In an embedded system, the number of required processes that run simultaneously are far fewer than in a typical desktop OS. As such, the complexity of that multiprocessing system is simplified, and in some cases the embedded system can also run a single execution environment, meaning a system that is only capable of running one process (or program) at a time. Of course, with a single execution environment, there is no need for the complexity of an OS like Linux; something extremely simple will do in these cases. An example of a single execution environment embedded system that readers may be aware of is the popular Arduino system; please note, however, that there are multi-core Arduino variants, such as Shieldbuddy, available now as well. We are using the example of Arduino for illustrative purposes.
Multiprocessing capabilities aside, a more important consideration for the software is making the entire system function seamlessly. On a desktop system, that means that, if I move the mouse, I should get some response from the system. The same goes for other input/output devices. All of the hardware works seamlessly in contemporary systems, because the OS takes charge of managing them and controlling access to them. The OS manages these tasks by having the kernel work closely in conjunction with specialized software called drivers. Drivers enable the control, access, and coordination of the devices and peripherals connected to a computer. Drivers are often provided by the manufacturer of the device or peripheral; however, standard drivers that can be used interchangeably between similar types of devices have become commonplace. One example is a mouse; you usually do not have to install a manufacturer's driver for a mouse.

**STATED EXERCISE 1**
In the passage on embedded systems, write out everything from "In an embedded" down to "for illustrative purposes.", switching each "single execution environment" to "single-tasking environment".
**STATED EXERCISE 2**
Resume the passage on embedded systems and device drivers, continuing on from its final sentence.

**DATA PROVIDED**
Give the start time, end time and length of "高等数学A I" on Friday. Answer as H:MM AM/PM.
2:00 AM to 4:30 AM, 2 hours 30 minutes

**RESULT 1**
In an embedded system, the number of required processes that run simultaneously are far fewer than in a typical desktop OS. As such, the complexity of that multiprocessing system is simplified, and in some cases the embedded system can also run a single-tasking environment, meaning a system that is only capable of running one process (or program) at a time. Of course, with a single-tasking environment, there is no need for the complexity of an OS like Linux; something extremely simple will do in these cases. An example of a single-tasking environment embedded system that readers may be aware of is the popular Arduino system; please note, however, that there are multi-core Arduino variants, such as Shieldbuddy, available now as well. We are using the example of Arduino for illustrative purposes.

**RESULT 2**
Figure 1: OS Hardware Abstraction
The OS rarely lets application software directly access devices and peripherals; instead, access is usually controlled by the kernel acting as an intermediary. An application seeking to access a device, for example, a word processor saving a document, will request the OS to perform that function via a System Call.
The kernel also controls access to the microprocessor; this is called process management. As noted above, process management is generally what makes multiprocessing or multitasking possible. We will look at the common functions and components of an OS in the context of Linux in a later section.
Linux is a free, open source Operating System. As noted above, the name Linux actually applies to the kernel; however, it is now common to refer to both the kernel and a particular variant of the OS (kernel plus other software) as being Linux. There are Linux variants (distributions) that have fewer or almost no components of the GNU project. A popular example of this is the Android OS, which uses a modified Linux kernel and a variety of open source software, but very little from the GNU project.
In the case of Embedded Linux, because the target computer is radically less complex than a typical desktop computer, the bundle is composed of a reduced set of non-kernel utilities, as well as potentially a reduced kernel. This reduction in the footprint of the OS will be discussed in the section on “What's Different in Embedded Linux” once you have a better understanding of the main components of an OS in the next section.
- 4.1 What Are the Components of Linux?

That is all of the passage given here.